Pumpkin Cheesecake Truffles

These Pumpkin Cheesecake Truffles are rich, creamy, and perfectly spiced — a bite-sized fall dessert that combines pumpkin pie flavors with cheesecake indulgence.
Prep Time 15 minutes
Cook Time 10 minutes
Total Time 2 hours 5 minutes
Servings: 20 truffles
Course: Dessert
Cuisine: American
Calories: 120

Ingredients
  

  • 1 tbsp butter
  • 4 oz cream cheese, softened
  • 1/2 cup canned pumpkin puree
  • 14 oz sweetened condensed milk
  • 1 1/2 tsp pumpkin pie spice
  • 1/2 cup graham cracker crumbs
  • 1/3 cup white chocolate chips
  • granulated sugar (for coating)
  • chocolate chips (for stems, optional)

Equipment

  • non-stick skillet
  • Mixing spoon
  • Baking sheet
  • refrigerator
  • Measuring cups and spoons

Method
 

  1. In a non-stick skillet over medium heat, melt butter and mix in cream cheese, pumpkin puree, sweetened condensed milk, and pumpkin pie spice until thickened.
  2. Stir in graham cracker crumbs and white chocolate chips until melted.
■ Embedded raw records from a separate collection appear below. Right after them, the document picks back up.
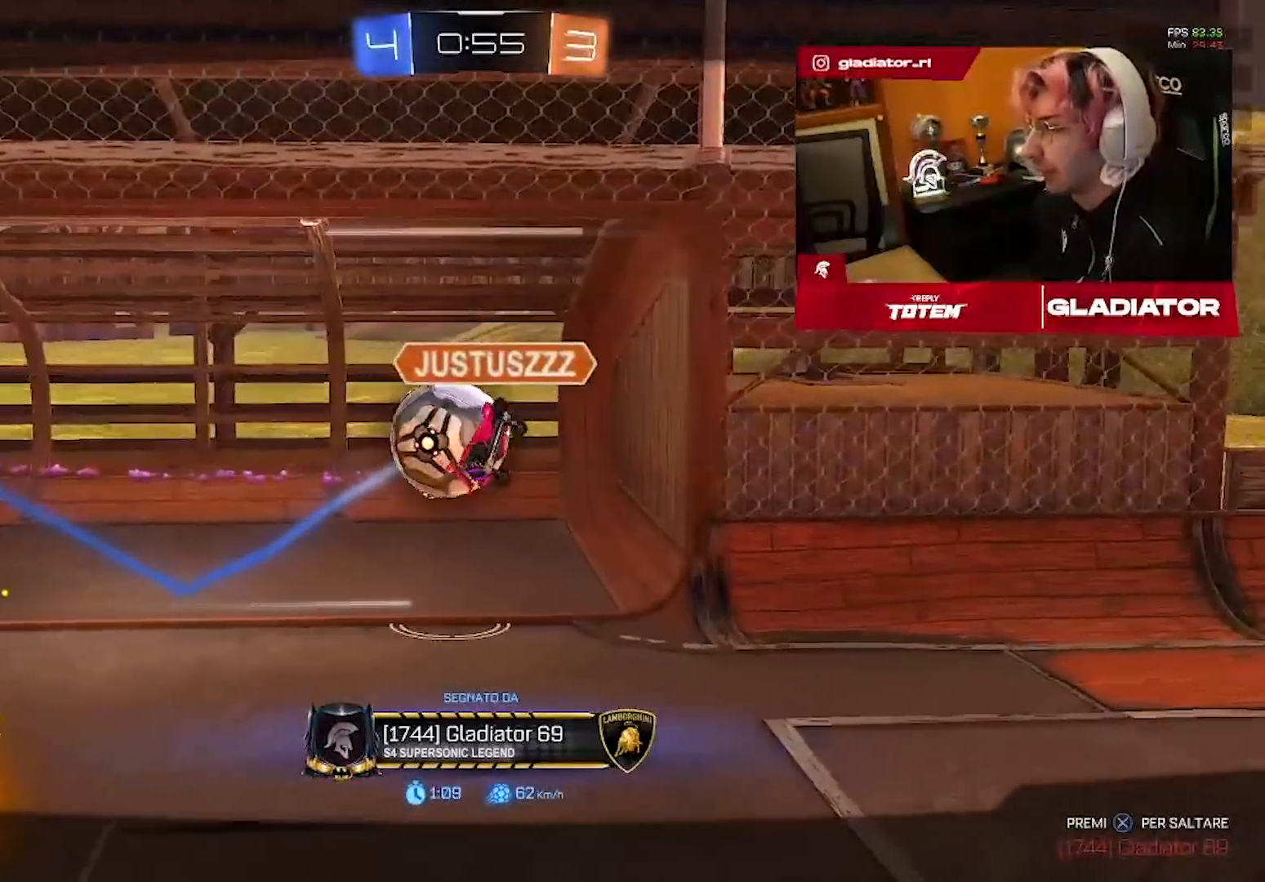
{"buttons": [], "left_stick": "center", "right_stick": "center", "events": [[83, "CROSS", "down"], [200, "CROSS", "up"]]}
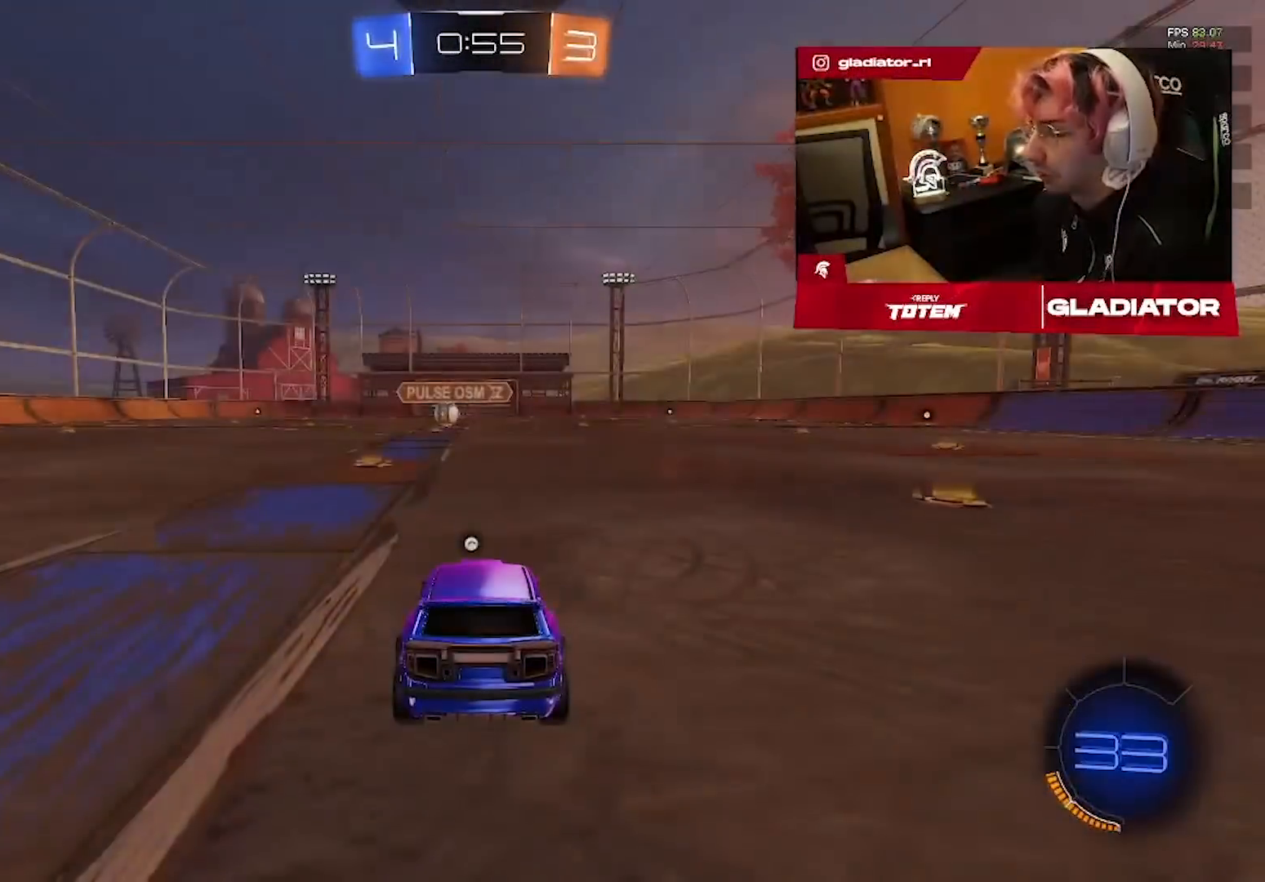
{"buttons": ["TRIANGLE"], "left_stick": "center", "right_stick": "center", "events": [[467, "TRIANGLE", "down"]]}
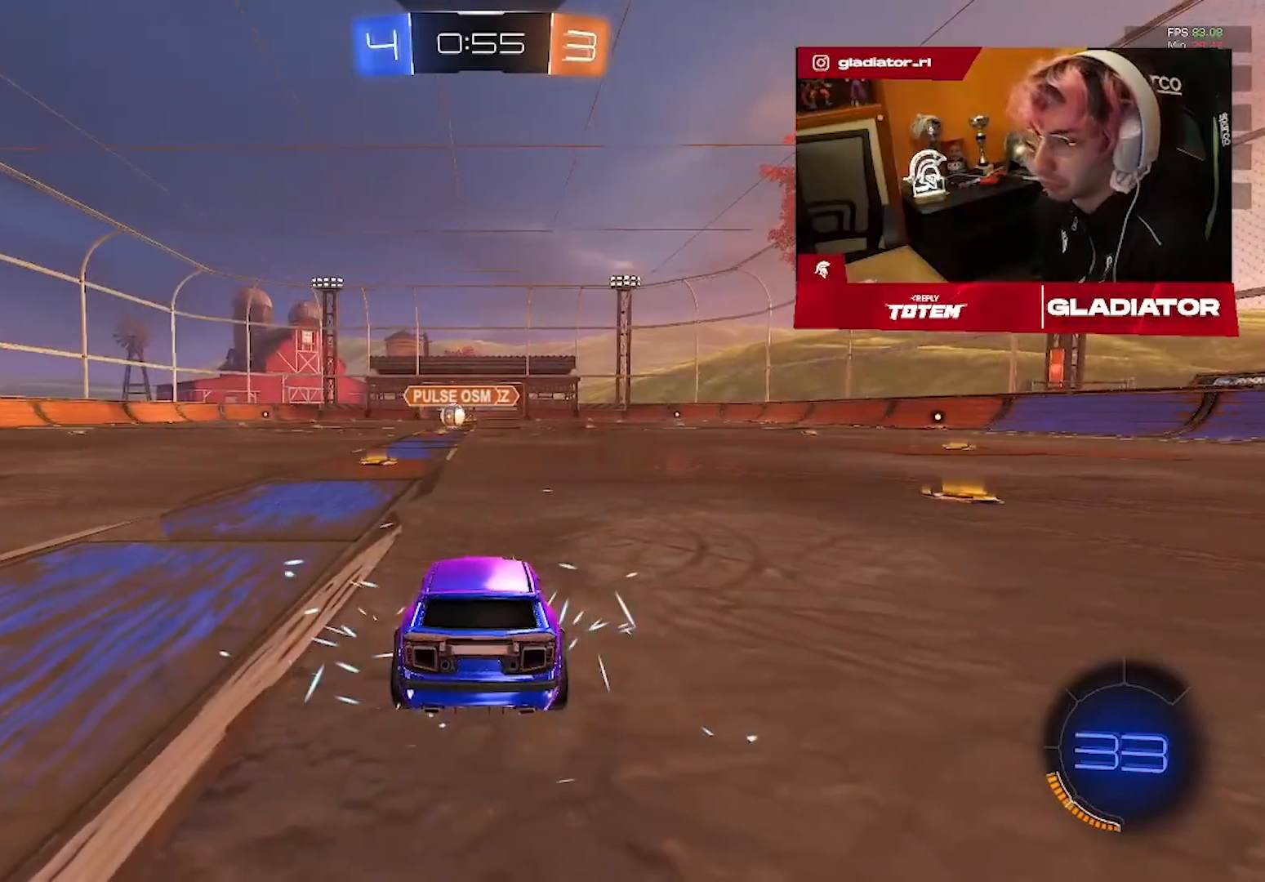
{"buttons": [], "left_stick": "center", "right_stick": "center", "events": [[67, "TRIANGLE", "up"]]}
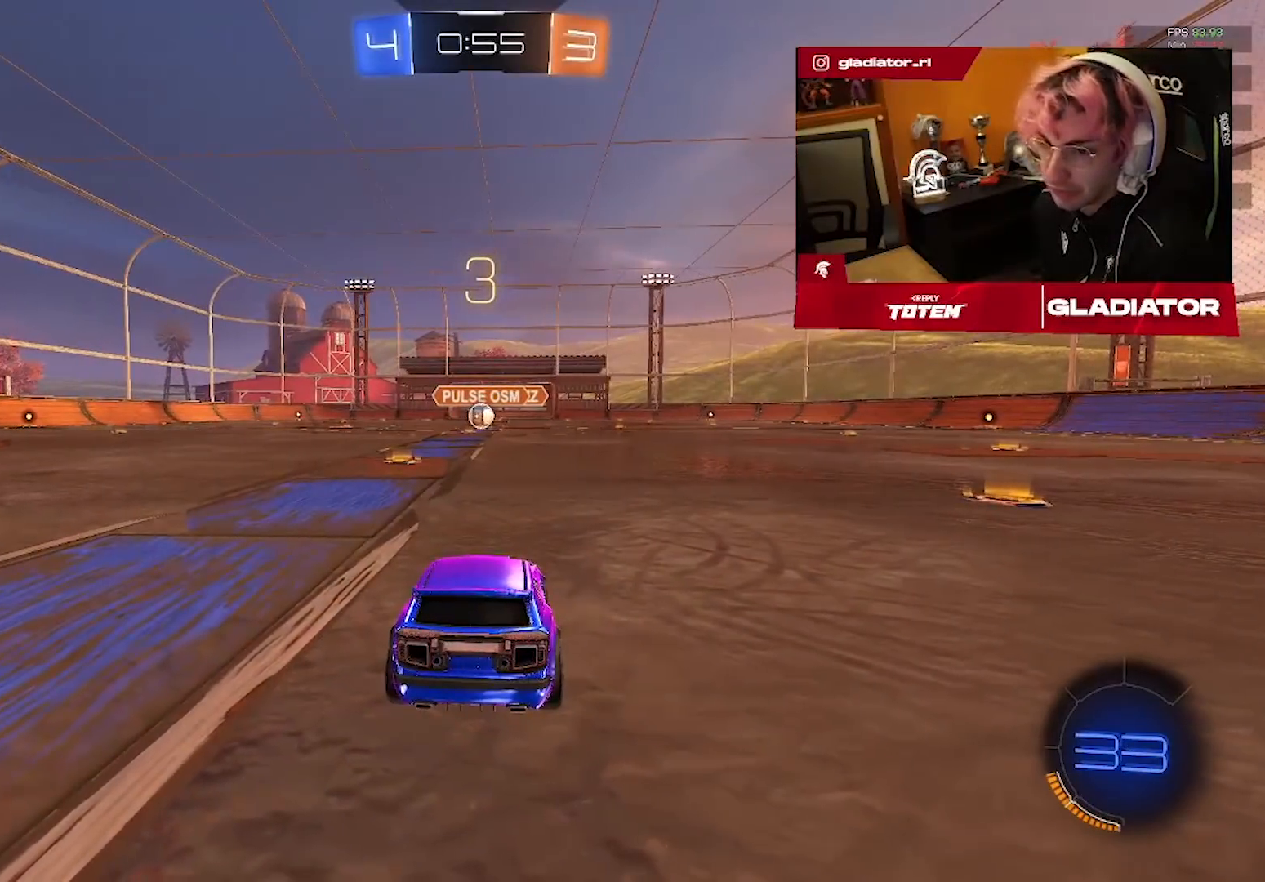
{"buttons": [], "left_stick": "center", "right_stick": "center", "events": []}
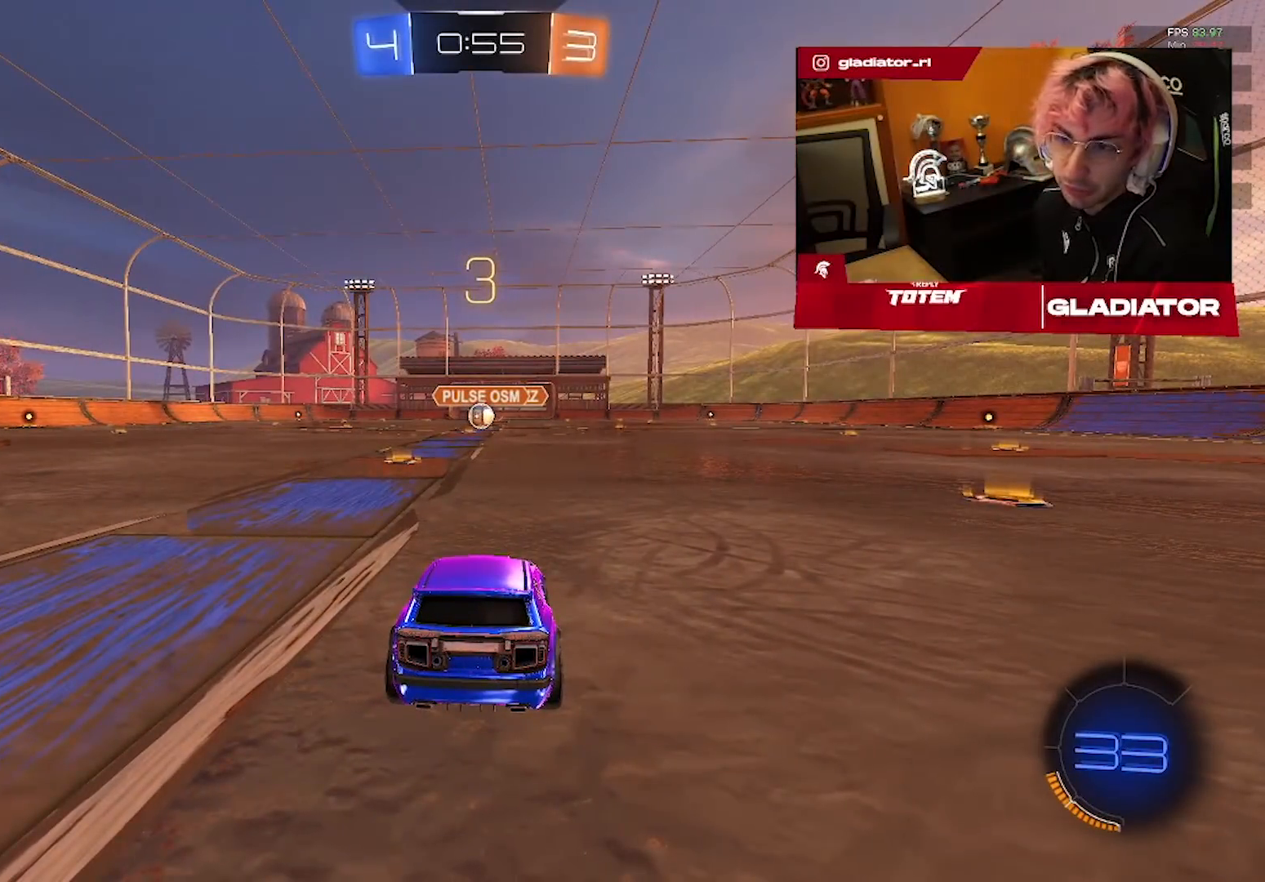
{"buttons": [], "left_stick": "center", "right_stick": "center", "events": []}
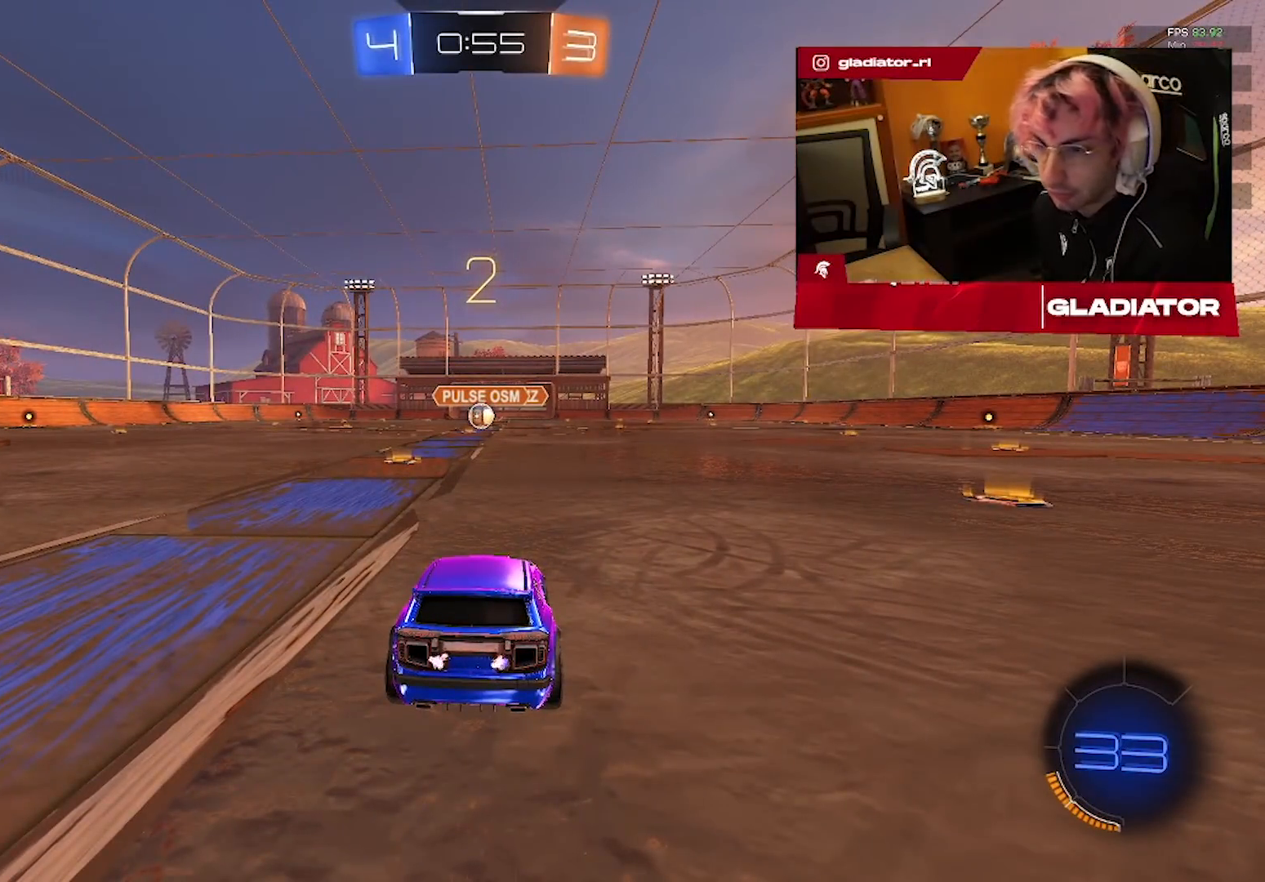
{"buttons": ["R1", "R2"], "left_stick": "center", "right_stick": "center", "events": [[33, "R1", "down"], [33, "R2", "down"]]}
If desired, add food coloring.
  3. Pour mixture onto a greased baking sheet and refrigerate until firm (about 2 hours).
  4. Once chilled, roll into small balls using lightly buttered hands.
  5. Roll each ball in granulated sugar for a sweet coating and decorate with chocolate chips as stems.

Notes

For a festive touch, dip truffles in melted white chocolate or roll in cinnamon sugar. Store in an airtight container in the fridge for up to 5 days.